• Task details: Each entry below should be returned exactly as is, with the pictures removed.

Stored data
============================================================

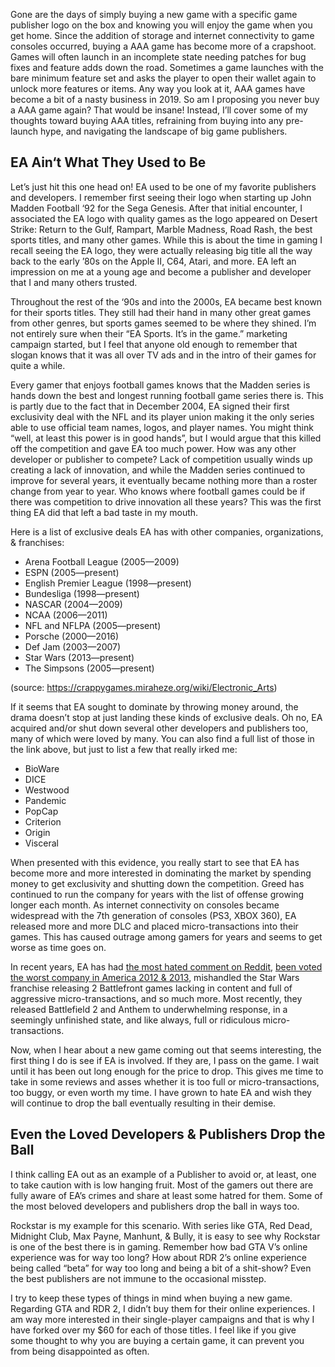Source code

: Gone are the days of simply buying a new game with a specific game publisher logo on the box and knowing you will enjoy the game when you get home. Since the addition of storage and internet connectivity to game consoles occurred, buying a AAA game has become more of a crapshoot. Games will often launch in an incomplete state needing patches for bug fixes and feature adds down the road. Sometimes a game launches with the bare minimum feature set and asks the player to open their wallet again to unlock more features or items. Any way you look at it, AAA games have become a bit of a nasty business in 2019.
So am I proposing you never buy a AAA game again? That would be insane! Instead, I’ll cover some of my thoughts toward buying AAA titles, refraining from buying into any pre-launch hype, and navigating the landscape of big game publishers.

## EA Ain‘t What They Used to Be

Let’s just hit this one head on! EA used to be one of my favorite publishers and developers. I remember first seeing their logo when starting up John Madden Football ‘92 for the Sega Genesis. After that initial encounter, I associated the EA logo with quality games as the logo appeared on Desert Strike: Return to the Gulf, Rampart, Marble Madness, Road Rash, the best sports titles, and many other games. While this is about the time in gaming I recall seeing the EA logo, they were actually releasing big title all the way back to the early ’80s on the Apple II, C64, Atari, and more. EA left an impression on me at a young age and become a publisher and developer that I and many others trusted.

Throughout the rest of the ‘90s and into the 2000s, EA became best known for their sports titles. They still had their hand in many other great games from other genres, but sports games seemed to be where they shined. I’m not entirely sure when their “EA Sports. It’s in the game.” marketing campaign started, but I feel that anyone old enough to remember that slogan knows that it was all over TV ads and in the intro of their games for quite a while.

Every gamer that enjoys football games knows that the Madden series is hands down the best and longest running football game series there is. This is partly due to the fact that in December 2004, EA signed their first exclusivity deal with the NFL and its player union making it the only series able to use official team names, logos, and player names. You might think “well, at least this power is in good hands”, but I would argue that this killed off the competition and gave EA too much power. How was any other developer or publisher to compete? Lack of competition usually winds up creating a lack of innovation, and while the Madden series continued to improve for several years, it eventually became nothing more than a roster change from year to year. Who knows where football games could be if there was competition to drive innovation all these years? This was the first thing EA did that left a bad taste in my mouth.

Here is a list of exclusive deals EA has with other companies, organizations, & franchises:

- Arena Football League (2005—2009)
- ESPN (2005—present)
- English Premier League (1998—present)
- Bundesliga (1998—present)
- NASCAR (2004—2009)
- NCAA (2006—2011)
- NFL and NFLPA (2005—present)
- Porsche (2000—2016)
- Def Jam (2003—2007)
- Star Wars (2013—present)
- The Simpsons (2005—present)

(source: <a href="https://crappygames.miraheze.org/wiki/Electronic_Arts" target="_blank" rel="external noopener">https://crappygames.miraheze.org/wiki/Electronic_Arts</a>)

If it seems that EA sought to dominate by throwing money around, the drama doesn’t stop at just landing these kinds of exclusive deals. Oh no, EA acquired and/or shut down several other developers and publishers too, many of which were loved by many. You can also find a full list of those in the link above, but just to list a few that really irked me:

- BioWare
- DICE
- Westwood
- Pandemic
- PopCap
- Criterion
- Origin
- Visceral

When presented with this evidence, you really start to see that EA has become more and more interested in dominating the market by spending money to get exclusivity and shutting down the competition. Greed has continued to run the company for years with the list of offense growing longer each month. As internet connectivity on consoles became widespread with the 7th generation of consoles (PS3, XBOX 360), EA released more and more DLC and placed micro-transactions into their games. This has caused outrage among gamers for years and seems to get worse as time goes on.

In recent years, EA has had <a href="https://www.reddit.com/r/StarWarsBattlefront/comments/7cff0b/seriously_i_paid_80_to_have_vader_locked/dppum98/" target="_blank" rel="external noopener">the most hated comment on Reddit</a>, <a href="https://en.wikipedia.org/wiki/Consumerist" target="_blank" rel="external noopener">been voted the worst company in America 2012 & 2013</a>, mishandled the Star Wars franchise releasing 2 Battlefront games lacking in content and full of aggressive micro-transactions, and so much more. Most recently, they released Battlefield 2 and Anthem to underwhelming response, in a seemingly unfinished state, and like always, full or ridiculous micro-transactions.

Now, when I hear about a new game coming out that seems interesting, the first thing I do is see if EA is involved. If they are, I pass on the game. I wait until it has been out long enough for the price to drop. This gives me time to take in some reviews and asses whether it is too full or micro-transactions, too buggy, or even worth my time. I have grown to hate EA and wish they will continue to drop the ball eventually resulting in their demise.

## Even the Loved Developers & Publishers Drop the Ball

I think calling EA out as an example of a Publisher to avoid or, at least, one to take caution with is low hanging fruit. Most of the gamers out there are fully aware of EA’s crimes and share at least some hatred for them. Some of the most beloved developers and publishers drop the ball in ways too.

Rockstar is my example for this scenario. With series like GTA, Red Dead, Midnight Club, Max Payne, Manhunt, & Bully, it is easy to see why Rockstar is one of the best there is in gaming. Remember how bad GTA V’s online experience was for way too long? How about RDR 2’s online experience being called “beta” for way too long and being a bit of a shit-show? Even the best publishers are not immune to the occasional misstep.

I try to keep these types of things in mind when buying a new game. Regarding GTA and RDR 2, I didn’t buy them for their online experiences. I am way more interested in their single-player campaigns and that is why I have forked over my \$60 for each of those titles. I feel like if you give some thought to why you are buying a certain game, it can prevent you from being disappointed as often.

============================================================

• Task solution:
Source code

: Gone are the days of simply buying a new game with a specific game publisher logo on the box and knowing you will enjoy the game when you get home. Since the addition of storage and internet connectivity to game consoles occurred, buying a AAA game has become more of a crapshoot. Games will often launch in an incomplete state needing patches for bug fixes and feature adds down the road. Sometimes a game launches with the bare minimum feature set and asks the player to open their wallet again to unlock more features or items. Any way you look at it, AAA games have become a bit of a nasty business in 2019.
So am I proposing you never buy a AAA game again? That would be insane! Instead, I’ll cover some of my thoughts toward buying AAA titles, refraining from buying into any pre-launch hype, and navigating the landscape of big game publishers.

## EA Ain‘t What They Used to Be

Let’s just hit this one head on! EA used to be one of my favorite publishers and developers. I remember first seeing their logo when starting up John Madden Football ‘92 for the Sega Genesis. After that initial encounter, I associated the EA logo with quality games as the logo appeared on Desert Strike: Return to the Gulf, Rampart, Marble Madness, Road Rash, the best sports titles, and many other games. While this is about the time in gaming I recall seeing the EA logo, they were actually releasing big title all the way back to the early ’80s on the Apple II, C64, Atari, and more. EA left an impression on me at a young age and become a publisher and developer that I and many others trusted.

Throughout the rest of the ‘90s and into the 2000s, EA became best known for their sports titles. They still had their hand in many other great games from other genres, but sports games seemed to be where they shined. I’m not entirely sure when their “EA Sports. It’s in the game.” marketing campaign started, but I feel that anyone old enough to remember that slogan knows that it was all over TV ads and in the intro of their games for quite a while.

Every gamer that enjoys football games knows that the Madden series is hands down the best and longest running football game series there is. This is partly due to the fact that in December 2004, EA signed their first exclusivity deal with the NFL and its player union making it the only series able to use official team names, logos, and player names. You might think “well, at least this power is in good hands”, but I would argue that this killed off the competition and gave EA too much power. How was any other developer or publisher to compete? Lack of competition usually winds up creating a lack of innovation, and while the Madden series continued to improve for several years, it eventually became nothing more than a roster change from year to year. Who knows where football games could be if there was competition to drive innovation all these years? This was the first thing EA did that left a bad taste in my mouth.

Here is a list of exclusive deals EA has with other companies, organizations, & franchises:

- Arena Football League (2005—2009)
- ESPN (2005—present)
- English Premier League (1998—present)
- Bundesliga (1998—present)
- NASCAR (2004—2009)
- NCAA (2006—2011)
- NFL and NFLPA (2005—present)
- Porsche (2000—2016)
- Def Jam (2003—2007)
- Star Wars (2013—present)
- The Simpsons (2005—present)

(source: <a href="https://crappygames.miraheze.org/wiki/Electronic_Arts" target="_blank" rel="external noopener">https://crappygames.miraheze.org/wiki/Electronic_Arts</a>)

If it seems that EA sought to dominate by throwing money around, the drama doesn’t stop at just landing these kinds of exclusive deals. Oh no, EA acquired and/or shut down several other developers and publishers too, many of which were loved by many. You can also find a full list of those in the link above, but just to list a few that really irked me:

- BioWare
- DICE
- Westwood
- Pandemic
- PopCap
- Criterion
- Origin
- Visceral

When presented with this evidence, you really start to see that EA has become more and more interested in dominating the market by spending money to get exclusivity and shutting down the competition. Greed has continued to run the company for years with the list of offense growing longer each month. As internet connectivity on consoles became widespread with the 7th generation of consoles (PS3, XBOX 360), EA released more and more DLC and placed micro-transactions into their games. This has caused outrage among gamers for years and seems to get worse as time goes on.

In recent years, EA has had <a href="https://www.reddit.com/r/StarWarsBattlefront/comments/7cff0b/seriously_i_paid_80_to_have_vader_locked/dppum98/" target="_blank" rel="external noopener">the most hated comment on Reddit</a>, <a href="https://en.wikipedia.org/wiki/Consumerist" target="_blank" rel="external noopener">been voted the worst company in America 2012 & 2013</a>, mishandled the Star Wars franchise releasing 2 Battlefront games lacking in content and full of aggressive micro-transactions, and so much more. Most recently, they released Battlefield 2 and Anthem to underwhelming response, in a seemingly unfinished state, and like always, full or ridiculous micro-transactions.

Now, when I hear about a new game coming out that seems interesting, the first thing I do is see if EA is involved. If they are, I pass on the game. I wait until it has been out long enough for the price to drop. This gives me time to take in some reviews and asses whether it is too full or micro-transactions, too buggy, or even worth my time. I have grown to hate EA and wish they will continue to drop the ball eventually resulting in their demise.

## Even the Loved Developers & Publishers Drop the Ball

I think calling EA out as an example of a Publisher to avoid or, at least, one to take caution with is low hanging fruit. Most of the gamers out there are fully aware of EA’s crimes and share at least some hatred for them. Some of the most beloved developers and publishers drop the ball in ways too.

Rockstar is my example for this scenario. With series like GTA, Red Dead, Midnight Club, Max Payne, Manhunt, & Bully, it is easy to see why Rockstar is one of the best there is in gaming. Remember how bad GTA V’s online experience was for way too long? How about RDR 2’s online experience being called “beta” for way too long and being a bit of a shit-show? Even the best publishers are not immune to the occasional misstep.

I try to keep these types of things in mind when buying a new game. Regarding GTA and RDR 2, I didn’t buy them for their online experiences. I am way more interested in their single-player campaigns and that is why I have forked over my \$60 for each of those titles. I feel like if you give some thought to why you are buying a certain game, it can prevent you from being disappointed as often.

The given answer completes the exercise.